# [Your objective]
Return the lines below word for word, leaving the pictures out of your answer.

▬▬▬

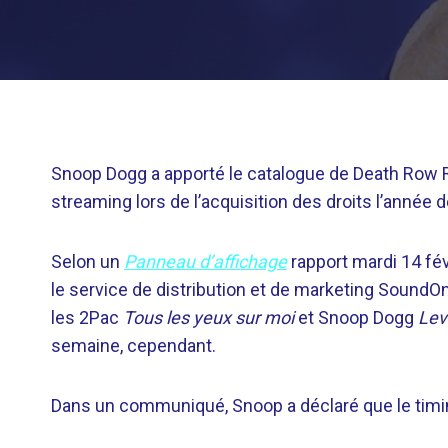
Snoop Dogg a apporté le catalogue de Death Row Re
streaming lors de l’acquisition des droits l’année d
Selon un
Panneau d’affichage
rapport mardi 14 févr
le service de distribution et de marketing SoundOn
les 2Pac
Tous les yeux sur moi
et Snoop Dogg
Lev
semaine, cependant.
Dans un communiqué, Snoop a déclaré que le timin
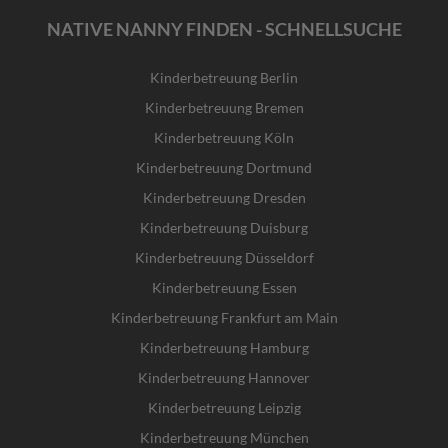
NATIVE NANNY FINDEN - SCHNELLSUCHE
Kinderbetreuung Berlin
Kinderbetreuung Bremen
Kinderbetreuung Köln
Kinderbetreuung Dortmund
Kinderbetreuung Dresden
Kinderbetreuung Duisburg
Kinderbetreuung Düsseldorf
Kinderbetreuung Essen
Kinderbetreuung Frankfurt am Main
Kinderbetreuung Hamburg
Kinderbetreuung Hannover
Kinderbetreuung Leipzig
Kinderbetreuung München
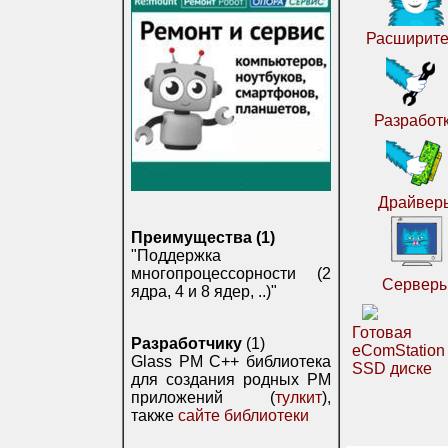
Расширите
Разработ
Драйвер
Преимущества (1)
"Поддержка
многопроцессорности (2
Сервер
ядра, 4 и 8 ядер, ..)"
Готовая
Разработчику
(1)
eComStatio
Glass PM C++ библиотека
SSD диске
для создания родных PM
приложений (
тулкит
),
также
сайте библиотеки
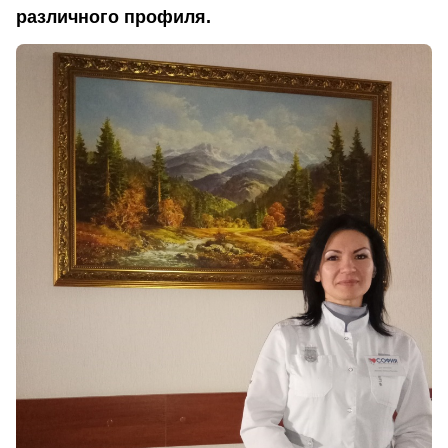
различного профиля.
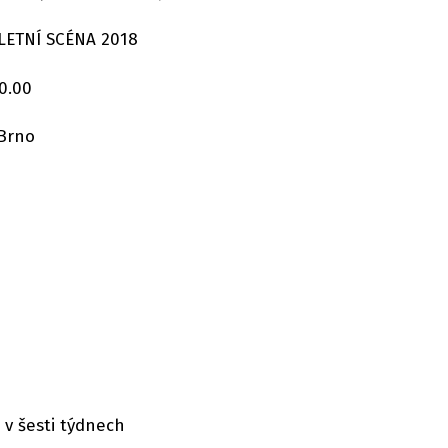
LETNÍ SCÉNA 2018
20.00
 Brno
 v šesti týdnech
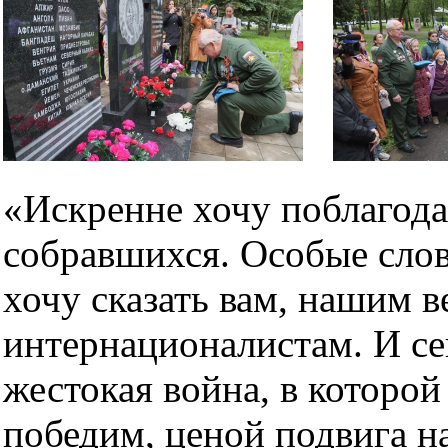
«Искренне хочу поблагод
собравшихся. Особые слов
хочу сказать вам, нашим в
интернационалистам. И се
жестокая война, в которо
победим, ценой подвига 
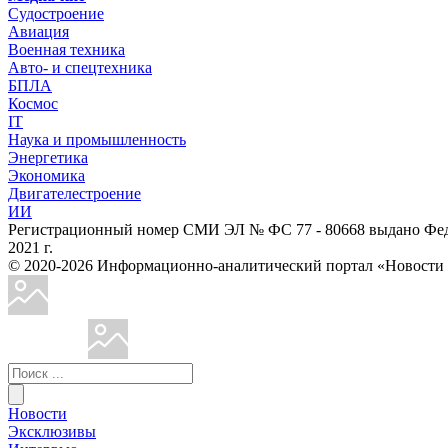
Судостроение
Авиация
Военная техника
Авто- и спецтехника
БПЛА
Космос
IT
Наука и промышленность
Энергетика
Экономика
Двигателестроение
ИИ
Регистрационный номер СМИ ЭЛ № ФС 77 - 80668 выдано Феде
2021 г.
© 2020-2026 Информационно-аналитический портал «Ново
Новости
Эксклюзивы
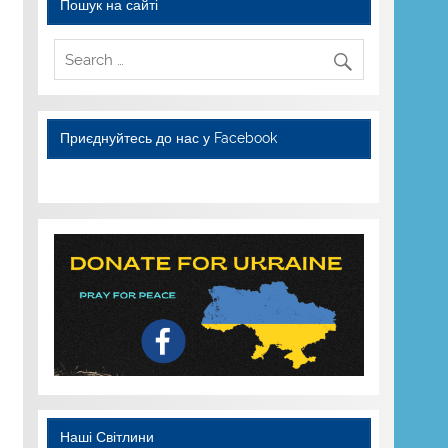
Пошук на сайті
Приєднуйтесь до нас у Facebook
WordPress YouTube
Наші Світлини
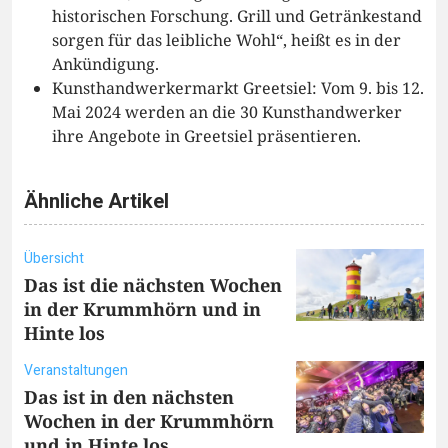
historischen Forschung. Grill und Getränkestand
sorgen für das leibliche Wohl“, heißt es in der
Ankündigung.
Kunsthandwerkermarkt Greetsiel: Vom 9. bis 12.
Mai 2024 werden an die 30 Kunsthandwerker
ihre Angebote in Greetsiel präsentieren.
Ähnliche Artikel
Übersicht
Das ist die nächsten Wochen
in der Krummhörn und in
Hinte los
Veranstaltungen
Das ist in den nächsten
Wochen in der Krummhörn
und in Hinte los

▬▬▬

# [Task answer]
Snoop Dogg a apporté le catalogue de Death Row Re
streaming lors de l’acquisition des droits l’année d
Selon un
Panneau d’affichage
rapport mardi 14 févr
le service de distribution et de marketing SoundOn
les 2Pac
Tous les yeux sur moi
et Snoop Dogg
Lev
semaine, cependant.
Dans un communiqué, Snoop a déclaré que le timin
NATIVE NANNY FINDEN - SCHNELLSUCHE
Kinderbetreuung Berlin
Kinderbetreuung Bremen
Kinderbetreuung Köln
Kinderbetreuung Dortmund
Kinderbetreuung Dresden
Kinderbetreuung Duisburg
Kinderbetreuung Düsseldorf
Kinderbetreuung Essen
Kinderbetreuung Frankfurt am Main
Kinderbetreuung Hamburg
Kinderbetreuung Hannover
Kinderbetreuung Leipzig
Kinderbetreuung München
Расширите
Разработ
Драйвер
Преимущества (1)
"Поддержка
многопроцессорности (2
Сервер
ядра, 4 и 8 ядер, ..)"
Готовая
Разработчику
(1)
eComStatio
Glass PM C++ библиотека
SSD диске
для создания родных PM
приложений (
тулкит
),
также
сайте библиотеки
различного профиля.
LETNÍ SCÉNA 2018
20.00
 Brno
 v šesti týdnech
«Искренне хочу поблагод
собравшихся. Особые слов
хочу сказать вам, нашим в
интернационалистам. И се
жестокая война, в которо
победим, ценой подвига 
Судостроение
Авиация
Военная техника
Авто- и спецтехника
БПЛА
Космос
IT
Наука и промышленность
Энергетика
Экономика
Двигателестроение
ИИ
Регистрационный номер СМИ ЭЛ № ФС 77 - 80668 выдано Феде
2021 г.
© 2020-2026 Информационно-аналитический портал «Ново
Новости
Эксклюзивы
Пошук на сайті
Приєднуйтесь до нас у Facebook
WordPress YouTube
Наші Світлини
historischen Forschung. Grill und Getränkestand
sorgen für das leibliche Wohl“, heißt es in der
Ankündigung.
Kunsthandwerkermarkt Greetsiel: Vom 9. bis 12.
Mai 2024 werden an die 30 Kunsthandwerker
ihre Angebote in Greetsiel präsentieren.
Ähnliche Artikel
Übersicht
Das ist die nächsten Wochen
in der Krummhörn und in
Hinte los
Veranstaltungen
Das ist in den nächsten
Wochen in der Krummhörn
und in Hinte los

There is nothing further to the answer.